Schöne Grüße vom Bodensee 
Kurt


----------



## Annett (7. März 2007)

*AW: Teichveränderungen - Bitte um Hilfe!*

Hallo Geli,

was genau habt Ihr denn mit dem Gewässer vor?
Einfach nur etwas verschönern mit den Pflanzen?
Wie sieht denn das Profil genau aus? 
Gibts da Aufnahmen oder kannst Du das mal skizzieren!?
Hast Du/Ihr beobachten können, ob bei starken Niederschlägen Oberflächenwasser in den Teich läuft? Das wäre auch nicht gerade ideal für dauerhaft klares Wasser. 

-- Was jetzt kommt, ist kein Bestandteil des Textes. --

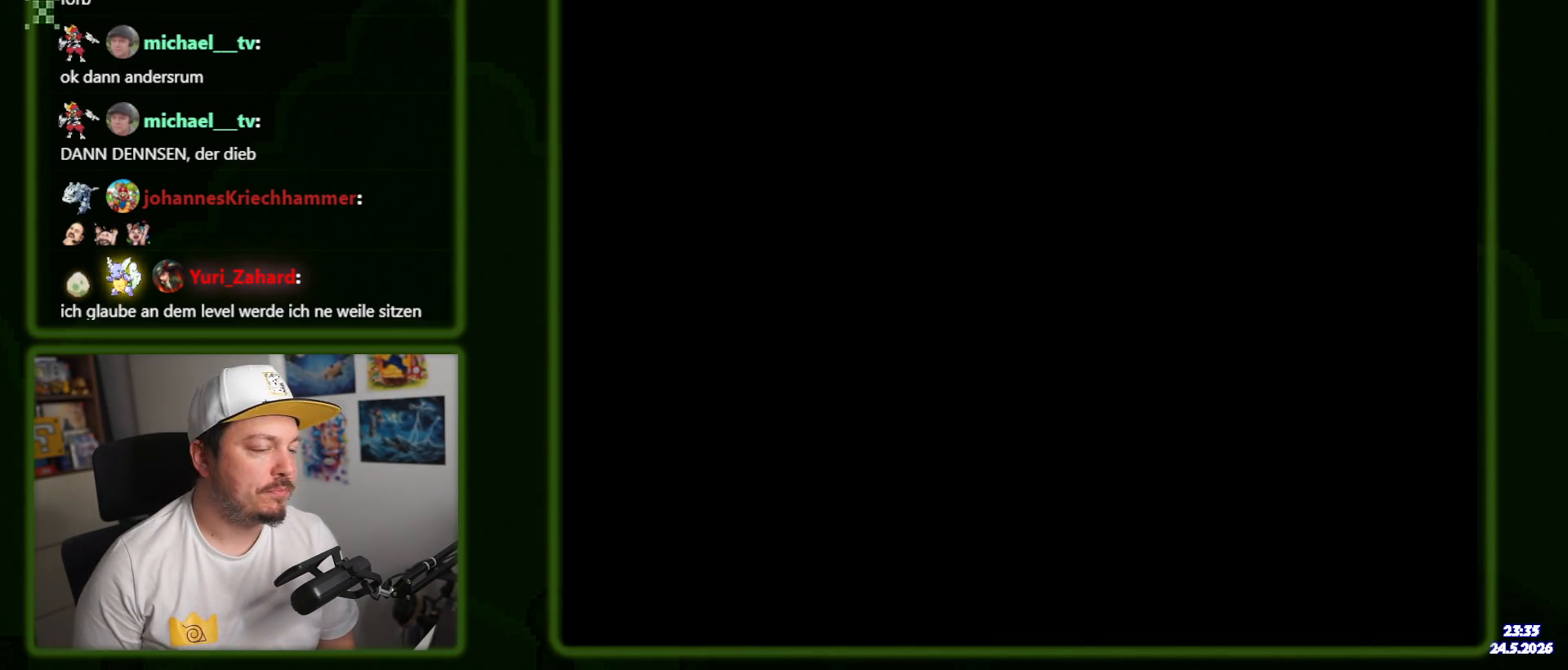
{"buttons": ["Y"], "events": []}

Bahnschwellen so nah an einem Gewässer sind auch nicht der Hit. :?
Eine Rundumerneuerung kommt wahrs. nicht in Frage, oder?

Irgendwie hat er ja was.... so schön am Waldesrand gelegen und mit eigener "Quelle".


----------



## teichi (7. März 2007)

*AW: Teichveränderungen - Bitte um Hilfe!*

Hallo,
was wir genau wollen, wissen wir noch nicht so recht. Ein Schwimmteich wäre natürlich der Hit, Kurt! Doch da ist sicher viel zu beachten.
Annett, was meinst Du mit Profil? Dies: 

Die Anlage ist ja schon sehr alt, bestimmt 20-30 Jahre und so alt ist auch die Folie. Verträgt die Kiesauffschüttung? Die Bahnschwellen verrotten auch langsam. Auf Dauer müssen wir da viel umändern. Nur alles auf einmal geht schon finanziell nicht. Was also zuerst?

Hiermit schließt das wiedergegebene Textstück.